Esce il 7 novembre “L’avvenire” di Giorgio Ghiotti: un ritratto intenso di Pier Paolo Pasolini prima della leggenda. Inaugura la collana Corsara di Carabba

Ciampino, 1950. Anna, lasciato l’appartamento all’Esquilino, fonda con il marito la Francesca Petrarca, la prima scuola media paritaria della città. Intorno a lei si muove un Paese che tenta di rinascere dalle macerie della guerra, aggrappandosi alla speranza di un futuro possibile. È il tempo dell’avvenire, dei desideri e delle passioni, ma anche delle disillusioni che forgiano il carattere di una generazione. In quella stessa Roma arriva un giovane insegnante di trent’anni. È Pier Paolo Pasolini, non ancora “Pasolini”: insegna a Ciampino, vive con la madre Susanna, scrive di notte per dare un senso a un’esistenza in affanno. Sono gli anni delle prime sceneggiature per Mario Soldati, delle notti passate sull’Antologia della poesia popolare, dei viaggi con Giorgio Bassani in un’Italia mitica e allucinata, delle prime stesure dei Ragazzi di vita. Una stagione in cui tutto è in divenire — la lingua, l’identità, la vocazione stessa alla letteratura.
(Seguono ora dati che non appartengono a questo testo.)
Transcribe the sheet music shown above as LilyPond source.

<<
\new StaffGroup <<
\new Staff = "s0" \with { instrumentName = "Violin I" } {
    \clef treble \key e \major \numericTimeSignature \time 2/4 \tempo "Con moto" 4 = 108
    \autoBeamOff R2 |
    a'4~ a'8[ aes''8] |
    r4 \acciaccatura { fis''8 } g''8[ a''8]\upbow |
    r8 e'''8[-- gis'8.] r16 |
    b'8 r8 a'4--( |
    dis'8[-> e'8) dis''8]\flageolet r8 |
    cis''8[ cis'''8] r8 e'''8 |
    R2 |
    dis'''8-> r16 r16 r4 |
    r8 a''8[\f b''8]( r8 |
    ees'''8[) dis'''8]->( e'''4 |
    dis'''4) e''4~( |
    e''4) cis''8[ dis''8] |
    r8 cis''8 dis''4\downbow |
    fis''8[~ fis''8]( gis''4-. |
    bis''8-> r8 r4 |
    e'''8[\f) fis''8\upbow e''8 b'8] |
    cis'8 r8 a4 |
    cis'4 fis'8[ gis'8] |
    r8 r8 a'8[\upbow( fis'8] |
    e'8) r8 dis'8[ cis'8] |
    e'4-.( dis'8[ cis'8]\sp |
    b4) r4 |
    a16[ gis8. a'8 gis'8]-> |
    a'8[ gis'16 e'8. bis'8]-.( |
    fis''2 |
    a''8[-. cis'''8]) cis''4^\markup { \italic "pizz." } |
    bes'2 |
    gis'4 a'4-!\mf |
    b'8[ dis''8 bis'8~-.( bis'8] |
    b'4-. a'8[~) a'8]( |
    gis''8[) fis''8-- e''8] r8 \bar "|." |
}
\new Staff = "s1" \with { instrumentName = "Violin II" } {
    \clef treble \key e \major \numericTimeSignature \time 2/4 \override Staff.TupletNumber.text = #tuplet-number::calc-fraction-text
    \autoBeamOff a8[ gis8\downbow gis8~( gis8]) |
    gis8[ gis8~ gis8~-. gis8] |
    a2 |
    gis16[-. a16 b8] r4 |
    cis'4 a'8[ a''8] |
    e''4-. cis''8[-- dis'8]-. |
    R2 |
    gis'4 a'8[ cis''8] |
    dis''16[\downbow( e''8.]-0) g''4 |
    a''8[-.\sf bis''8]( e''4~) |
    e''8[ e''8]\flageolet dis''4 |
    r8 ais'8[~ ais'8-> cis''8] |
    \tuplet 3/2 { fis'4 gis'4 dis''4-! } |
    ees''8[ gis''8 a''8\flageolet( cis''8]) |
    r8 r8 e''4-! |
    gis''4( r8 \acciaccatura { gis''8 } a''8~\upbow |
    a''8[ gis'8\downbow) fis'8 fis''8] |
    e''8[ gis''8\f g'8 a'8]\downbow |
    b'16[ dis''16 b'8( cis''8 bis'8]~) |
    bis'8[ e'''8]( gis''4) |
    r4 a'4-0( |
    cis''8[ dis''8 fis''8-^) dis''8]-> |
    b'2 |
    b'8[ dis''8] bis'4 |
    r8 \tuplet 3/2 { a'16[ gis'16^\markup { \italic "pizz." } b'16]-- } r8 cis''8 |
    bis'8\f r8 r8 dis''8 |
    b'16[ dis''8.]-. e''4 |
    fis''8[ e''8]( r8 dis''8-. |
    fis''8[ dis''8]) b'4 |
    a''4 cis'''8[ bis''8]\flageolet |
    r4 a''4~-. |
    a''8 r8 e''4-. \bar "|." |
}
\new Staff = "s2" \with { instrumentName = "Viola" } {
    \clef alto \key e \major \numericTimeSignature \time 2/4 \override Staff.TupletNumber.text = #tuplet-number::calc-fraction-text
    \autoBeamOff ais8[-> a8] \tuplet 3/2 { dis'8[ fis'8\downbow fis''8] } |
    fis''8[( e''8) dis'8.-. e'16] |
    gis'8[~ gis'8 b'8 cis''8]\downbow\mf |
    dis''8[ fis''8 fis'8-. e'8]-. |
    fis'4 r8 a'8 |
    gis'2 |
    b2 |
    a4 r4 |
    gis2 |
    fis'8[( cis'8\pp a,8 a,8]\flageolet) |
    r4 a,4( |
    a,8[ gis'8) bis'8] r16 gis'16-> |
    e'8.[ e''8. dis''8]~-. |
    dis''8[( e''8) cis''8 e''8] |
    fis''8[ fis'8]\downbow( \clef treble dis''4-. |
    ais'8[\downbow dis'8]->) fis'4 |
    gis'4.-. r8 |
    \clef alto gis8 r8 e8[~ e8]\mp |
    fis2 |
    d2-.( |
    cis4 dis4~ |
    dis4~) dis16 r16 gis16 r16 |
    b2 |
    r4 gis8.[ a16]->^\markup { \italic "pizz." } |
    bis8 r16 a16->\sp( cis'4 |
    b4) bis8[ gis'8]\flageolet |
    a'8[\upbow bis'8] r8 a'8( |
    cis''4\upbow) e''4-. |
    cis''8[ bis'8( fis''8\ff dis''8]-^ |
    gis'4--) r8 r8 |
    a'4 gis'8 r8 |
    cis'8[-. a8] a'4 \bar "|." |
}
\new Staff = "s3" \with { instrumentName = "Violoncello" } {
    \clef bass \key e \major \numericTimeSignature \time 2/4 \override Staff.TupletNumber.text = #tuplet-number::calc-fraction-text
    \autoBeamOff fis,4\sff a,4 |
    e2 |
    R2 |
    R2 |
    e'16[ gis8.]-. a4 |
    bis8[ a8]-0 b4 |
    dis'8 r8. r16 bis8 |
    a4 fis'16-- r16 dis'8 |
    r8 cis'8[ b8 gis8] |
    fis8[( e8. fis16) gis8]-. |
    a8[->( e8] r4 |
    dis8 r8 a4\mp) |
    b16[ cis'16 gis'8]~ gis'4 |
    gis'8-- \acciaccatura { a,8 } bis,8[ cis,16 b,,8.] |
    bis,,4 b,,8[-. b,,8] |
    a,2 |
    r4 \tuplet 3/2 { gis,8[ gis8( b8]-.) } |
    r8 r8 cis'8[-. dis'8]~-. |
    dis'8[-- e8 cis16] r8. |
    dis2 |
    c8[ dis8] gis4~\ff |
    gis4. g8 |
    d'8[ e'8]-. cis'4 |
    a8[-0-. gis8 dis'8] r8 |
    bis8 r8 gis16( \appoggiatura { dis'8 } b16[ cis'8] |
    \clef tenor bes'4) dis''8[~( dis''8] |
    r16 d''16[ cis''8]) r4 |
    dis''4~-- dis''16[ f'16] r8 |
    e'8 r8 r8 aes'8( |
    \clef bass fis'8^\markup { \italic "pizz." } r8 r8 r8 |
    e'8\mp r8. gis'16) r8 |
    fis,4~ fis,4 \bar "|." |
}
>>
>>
Attorno a Pasolini, Ghiotti costruisce un affresco corale di voci e destini: i ragazzi del Sacro Cuore, la madre Susanna, la città che cambia, gli sguardi di chi — come Anna e suo marito — crede ancora nell’educazione come atto di rinascita collettiva. La scrittura di Ghiotti si muove con grazia tra documento e invenzione, tra la precisione storica e la vibrazione emotiva. Con uno stile limpido, musicale, carico di empatia, l’autore restituisce il battito di un tempo in cui la poesia e la vita ancora si confondevano.
L’avvenire non è solo un romanzo su Pasolini, ma un racconto sull’inizio: sull’uomo che sarebbe diventato mito, e sull’Italia che, come lui, cercava la propria voce. Ghiotti ci consegna un Pasolini umano e giovane, vulnerabile e luminoso, ritratto in quell’attimo irripetibile in cui la letteratura diventa destino e l’avvenire sembra ancora una promessa da mantenere.
AUTORE
Giorgio Ghiotti (Roma, 1994) è poeta e scrittore. Ha esordito nel 2013 con la folgorante raccolta di racconti Dio giocava a pallone (Nottetempo) con cui si è imposto fra i più importanti giovani narratori italiani contemporanei. Tra gli ultimi titoli pubblicati, i romanzi Atti di un mancato addio e Casa che eri, e le raccolte poetiche La via semplice (Premio Paolo Prestigiacomo), Ipotesi del vero (Premio Luciana Notari) e I perduti amori.